And USB-C 10 Gbps cables aren't much cheaper, especially if they do 100W power delivery. Both probably could be cheaper if there were more demand for them, but siren song of cheap slow cables seems to have made it impossible to scale production up.


Well, realistically, you don't need 100 watt power delivery for a keyboard, so you might want a less robust cable.

The big mistake IMO was a lack of obvious keying. Very little stops me from using that 2w-capacity keyboard cable to try to charge my laptop. If we're lucky, there's signaling at the device to tell me what's wrong, but if they had made a different plug on the 100W cable, it would eliminate a lot of cockpit errors.

Having one cable for everything is a huge red herring. If you need a keyboard and a power brick and an external hard drive, you need three cables. It doesn't matter if they're different, as long as the OEM isn't pulling some Apple-style "one single port is enough" BS.


So you'd want a low speed connector, a high speed connector, a high wattage connector and also a high speed + high wattage connector? So 4 plugs, or more if you want to add even faster speeds in the future. And then you need cables which have one of each of those connectors on each end, so we're talking about dozens of variants.

No thank you. The drama around USB-C is insanely overblown; the vast majority of use cases are fine with the 60 watt + 480 mbps required minimum configuration for USB-C cables. In the few rare exceptions where you need >60 watts or higher speed, you're generally going to have purpose-built hardware anyway, so just devoting a special cable to that isn't such a big deal.

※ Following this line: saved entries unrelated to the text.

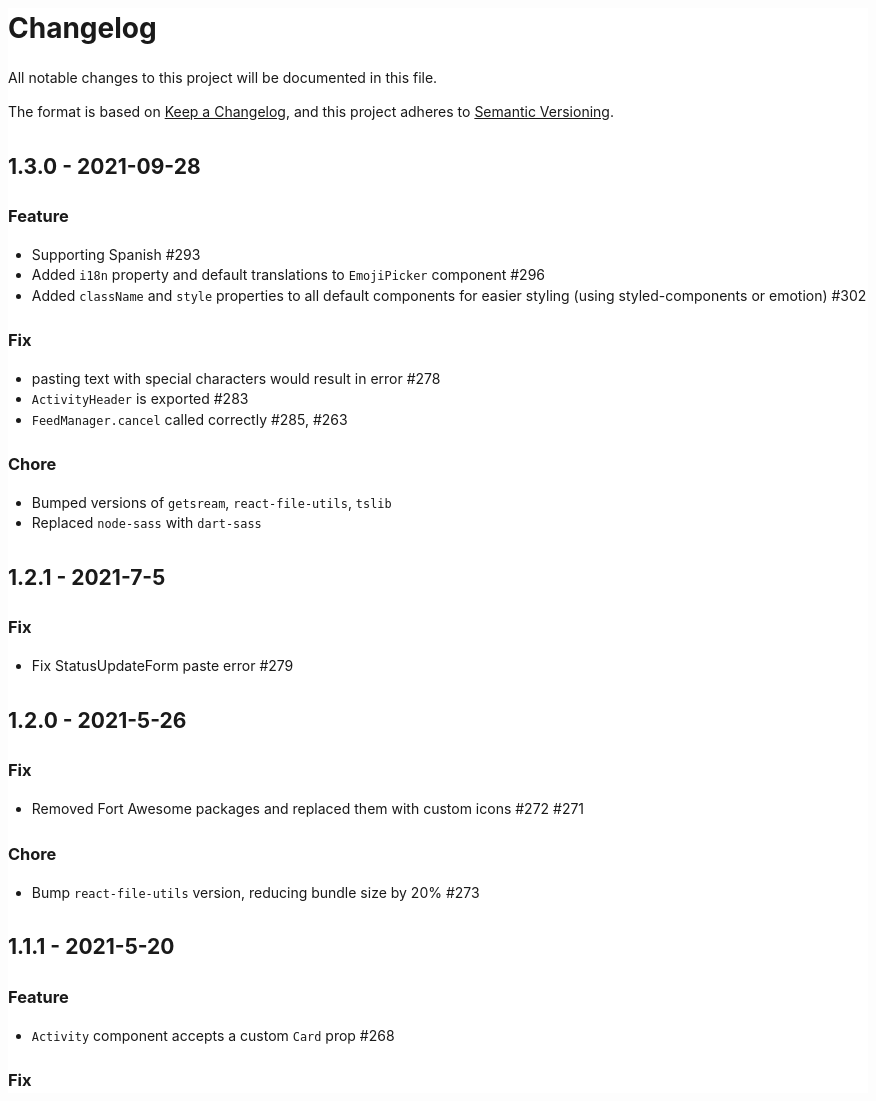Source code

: # Changelog

All notable changes to this project will be documented in this file.

The format is based on [Keep a Changelog](https://keepachangelog.com/en/1.0.0/),
and this project adheres to [Semantic Versioning](https://semver.org/spec/v2.0.0.html).

## 1.3.0 - 2021-09-28

### Feature

- Supporting Spanish #293
- Added `i18n` property and default translations to `EmojiPicker` component #296
- Added `className` and `style` properties to all default components for easier styling (using styled-components or emotion) #302

### Fix

- pasting text with special characters would result in error #278
- `ActivityHeader` is exported #283
- `FeedManager.cancel` called correctly #285, #263

### Chore

- Bumped versions of `getsream`, `react-file-utils`, `tslib`
- Replaced `node-sass` with `dart-sass`

## 1.2.1 - 2021-7-5

### Fix

- Fix StatusUpdateForm paste error #279

## 1.2.0 - 2021-5-26

### Fix

- Removed Fort Awesome packages and replaced them with custom icons #272 #271

### Chore

- Bump `react-file-utils` version, reducing bundle size by 20% #273

## 1.1.1 - 2021-5-20

### Feature

- `Activity` component accepts a custom `Card` prop #268

### Fix
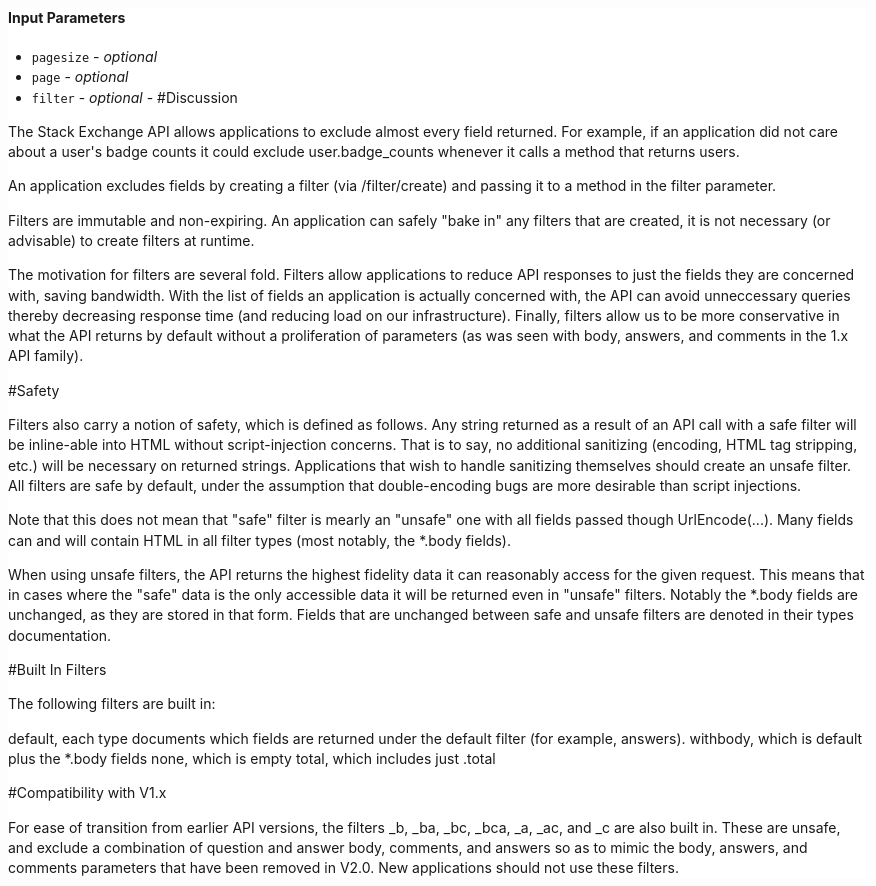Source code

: #### Input Parameters
* `pagesize` - _optional_
* `page` - _optional_
* `filter` - _optional_ - #Discussion

The Stack Exchange API allows applications to exclude almost every field returned. For example, if an application did not care about a user's badge counts it could exclude user.badge_counts whenever it calls a method that returns users.

An application excludes fields by creating a filter (via /filter/create) and passing it to a method in the filter parameter.

Filters are immutable and non-expiring. An application can safely "bake in" any filters that are created, it is not necessary (or advisable) to create filters at runtime.

The motivation for filters are several fold. Filters allow applications to reduce API responses to just the fields they are concerned with, saving bandwidth. With the list of fields an application is actually concerned with, the API can avoid unneccessary queries thereby decreasing response time (and reducing load on our infrastructure). Finally, filters allow us to be more conservative in what the API returns by default without a proliferation of parameters (as was seen with body, answers, and comments in the 1.x API family).

#Safety

Filters also carry a notion of safety, which is defined as follows. Any string returned as a result of an API call with a safe filter will be inline-able into HTML without script-injection concerns. That is to say, no additional sanitizing (encoding, HTML tag stripping, etc.) will be necessary on returned strings. Applications that wish to handle sanitizing themselves should create an unsafe filter. All filters are safe by default, under the assumption that double-encoding bugs are more desirable than script injections.

Note that this does not mean that "safe" filter is mearly an "unsafe" one with all fields passed though UrlEncode(...). Many fields can and will contain HTML in all filter types (most notably, the *.body fields).

When using unsafe filters, the API returns the highest fidelity data it can reasonably access for the given request. This means that in cases where the "safe" data is the only accessible data it will be returned even in "unsafe" filters. Notably the *.body fields are unchanged, as they are stored in that form. Fields that are unchanged between safe and unsafe filters are denoted in their types documentation.

#Built In Filters

The following filters are built in:

default, each type documents which fields are returned under the default filter (for example, answers).
withbody, which is default plus the *.body fields
none, which is empty
total, which includes just .total

#Compatibility with V1.x

For ease of transition from earlier API versions, the filters _b, _ba, _bc, _bca, _a, _ac, and _c are also built in. These are unsafe, and exclude a combination of question and answer body, comments, and answers so as to mimic the body, answers, and comments parameters that have been removed in V2.0. New applications should not use these filters.
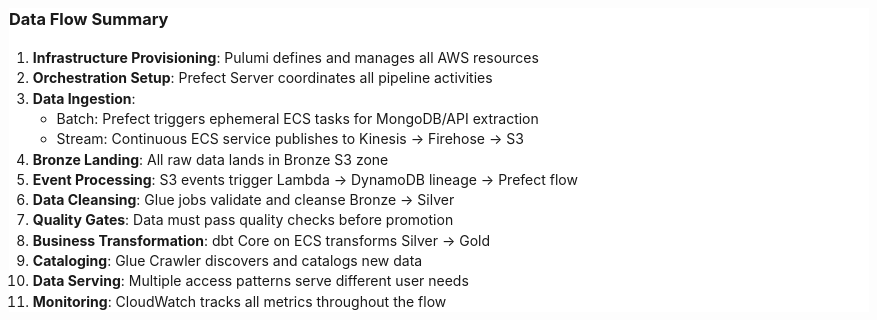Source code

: ### Data Flow Summary

1. **Infrastructure Provisioning**: Pulumi defines and manages all AWS resources
2. **Orchestration Setup**: Prefect Server coordinates all pipeline activities
3. **Data Ingestion**: 
   - Batch: Prefect triggers ephemeral ECS tasks for MongoDB/API extraction
   - Stream: Continuous ECS service publishes to Kinesis → Firehose → S3
4. **Bronze Landing**: All raw data lands in Bronze S3 zone
5. **Event Processing**: S3 events trigger Lambda → DynamoDB lineage → Prefect flow
6. **Data Cleansing**: Glue jobs validate and cleanse Bronze → Silver
7. **Quality Gates**: Data must pass quality checks before promotion
8. **Business Transformation**: dbt Core on ECS transforms Silver → Gold
9. **Cataloging**: Glue Crawler discovers and catalogs new data
10. **Data Serving**: Multiple access patterns serve different user needs
11. **Monitoring**: CloudWatch tracks all metrics throughout the flow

I think the drama is mostly about the fact that there is no way to tell what a cable (or a port) "supports" by looking at it.


> Well, realistically, you don't need 100 watt power delivery for a keyboard, so you might want a less robust cable.

But on the other hand doubling the power wire thickness and leaving the signals wires untouched shouldn't add more than 10-20% to the price of the cable.

> The big mistake IMO was a lack of obvious keying. Very little stops me from using that 2w-capacity keyboard cable to try to charge my laptop. If we're lucky, there's signaling at the device to tell me what's wrong, but if they had made a different plug on the 100W cable, it would eliminate a lot of cockpit errors.

Every cable supports at least 60 watts. It's not a big deal if you use the wrong one to charge with.


That's a licensing issue/cost.


Is it? They’re complicated active cables.